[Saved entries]
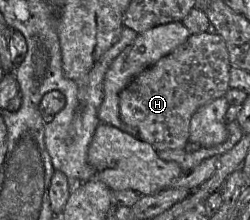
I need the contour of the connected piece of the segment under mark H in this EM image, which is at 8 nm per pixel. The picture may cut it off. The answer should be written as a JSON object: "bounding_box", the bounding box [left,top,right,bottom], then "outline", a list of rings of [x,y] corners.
{"bounding_box":[119,32,230,151],"outline":[[[203,32],[198,34],[191,34],[191,36],[181,45],[179,45],[176,49],[174,49],[168,55],[159,59],[155,64],[148,67],[140,74],[138,74],[129,85],[122,90],[119,96],[119,111],[121,120],[128,126],[134,128],[137,131],[137,137],[141,140],[149,143],[153,146],[157,151],[162,150],[178,150],[184,149],[186,144],[189,142],[189,129],[190,129],[190,121],[194,113],[203,105],[206,105],[218,98],[222,98],[226,95],[228,90],[230,89],[229,80],[230,80],[230,60],[229,53],[226,48],[225,42],[221,36],[218,34],[210,34],[209,32]]]}

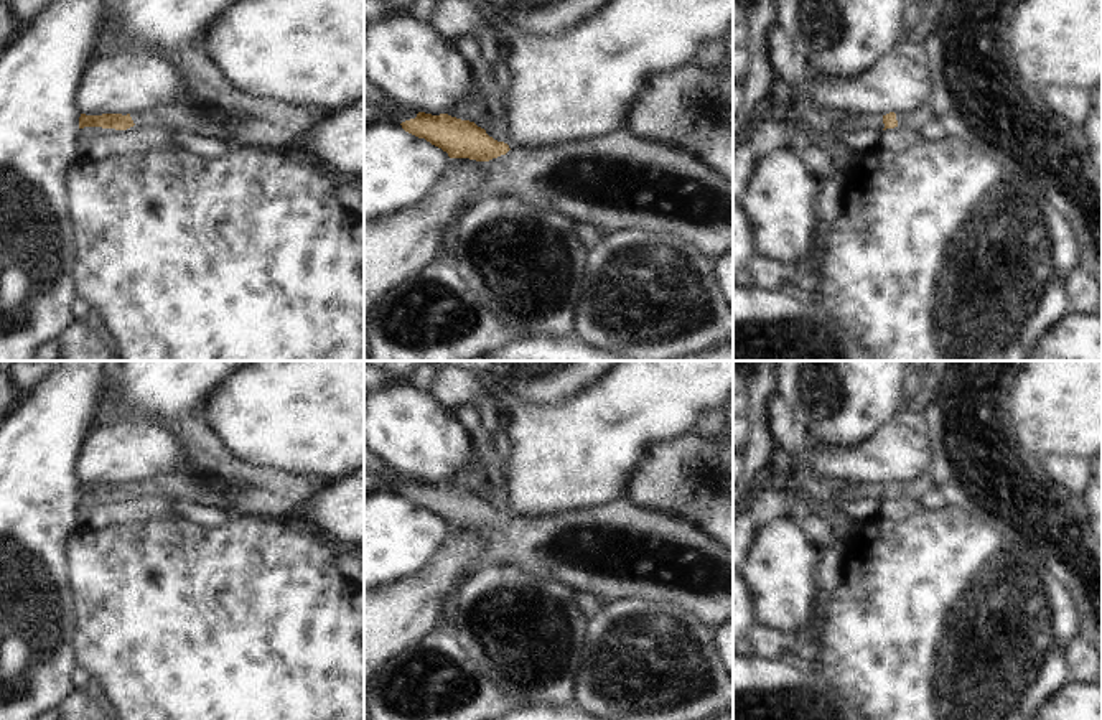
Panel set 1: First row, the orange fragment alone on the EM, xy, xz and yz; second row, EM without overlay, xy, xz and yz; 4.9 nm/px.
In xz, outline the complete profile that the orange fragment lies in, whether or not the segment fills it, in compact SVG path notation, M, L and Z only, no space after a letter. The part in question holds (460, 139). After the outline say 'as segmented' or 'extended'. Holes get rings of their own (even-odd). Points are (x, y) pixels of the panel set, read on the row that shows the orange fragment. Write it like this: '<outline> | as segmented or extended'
M366 76L364 102L405 132L441 148L450 158L484 161L489 170L488 180L455 208L443 229L441 249L435 260L453 262L456 222L474 204L497 194L509 194L565 217L596 224L609 234L619 231L675 234L713 259L733 250L733 185L713 168L670 147L652 145L619 130L547 148L511 148L489 137L474 122L402 107Z | extended

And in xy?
M203 40L180 49L161 51L183 77L180 94L143 112L79 117L79 129L102 127L127 130L152 125L173 132L188 129L214 135L229 147L255 145L300 153L300 137L311 129L325 110L254 96L234 86L211 59Z | extended

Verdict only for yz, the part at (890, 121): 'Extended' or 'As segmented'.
Extended

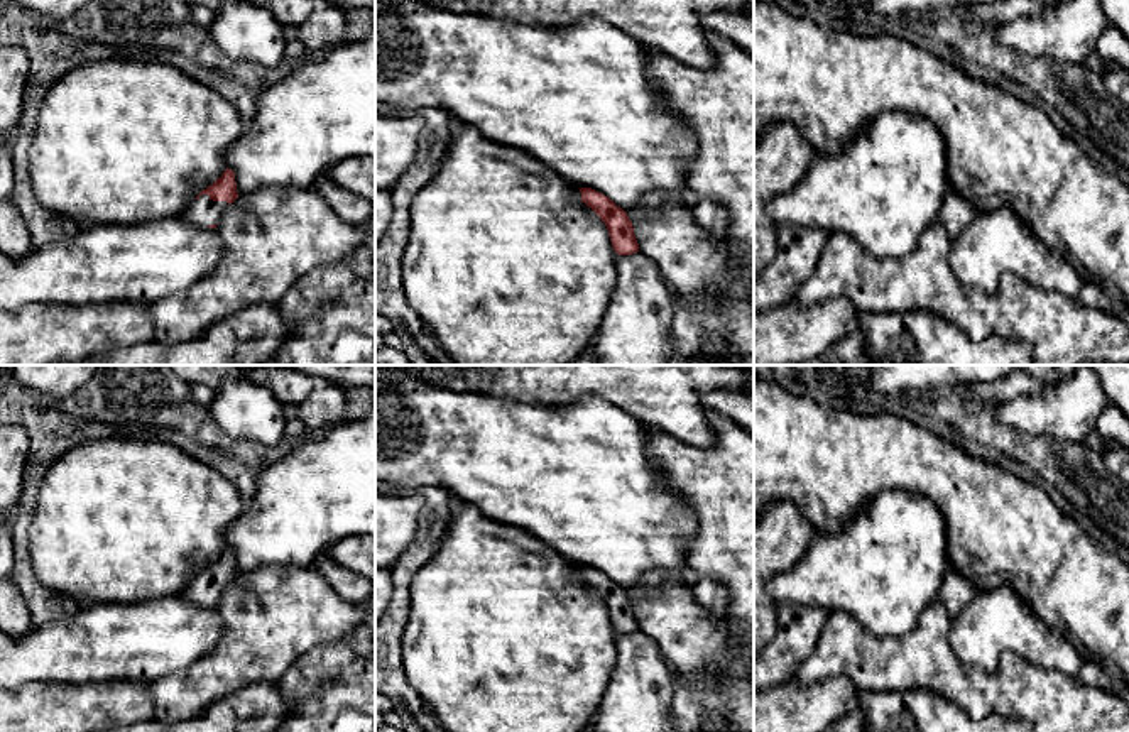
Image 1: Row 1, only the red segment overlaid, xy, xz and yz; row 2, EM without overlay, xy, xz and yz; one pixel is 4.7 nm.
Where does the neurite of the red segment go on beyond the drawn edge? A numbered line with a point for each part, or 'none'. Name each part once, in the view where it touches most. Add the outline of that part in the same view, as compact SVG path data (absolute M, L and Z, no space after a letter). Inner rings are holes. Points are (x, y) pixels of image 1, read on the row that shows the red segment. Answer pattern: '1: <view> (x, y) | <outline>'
1: xy (203, 212) | M201 194L188 205L184 216L188 221L201 228L208 228L210 225L216 225L220 221L226 206L226 201L213 201L208 194Z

* Problem statement: Lines holding the word "without" in the entries above are the ones to pull out. Copy them all.

* Written response:
Panel set 1: First row, the orange fragment alone on the EM, xy, xz and yz; second row, EM without overlay, xy, xz and yz; 4.9 nm/px.
Image 1: Row 1, only the red segment overlaid, xy, xz and yz; row 2, EM without overlay, xy, xz and yz; one pixel is 4.7 nm.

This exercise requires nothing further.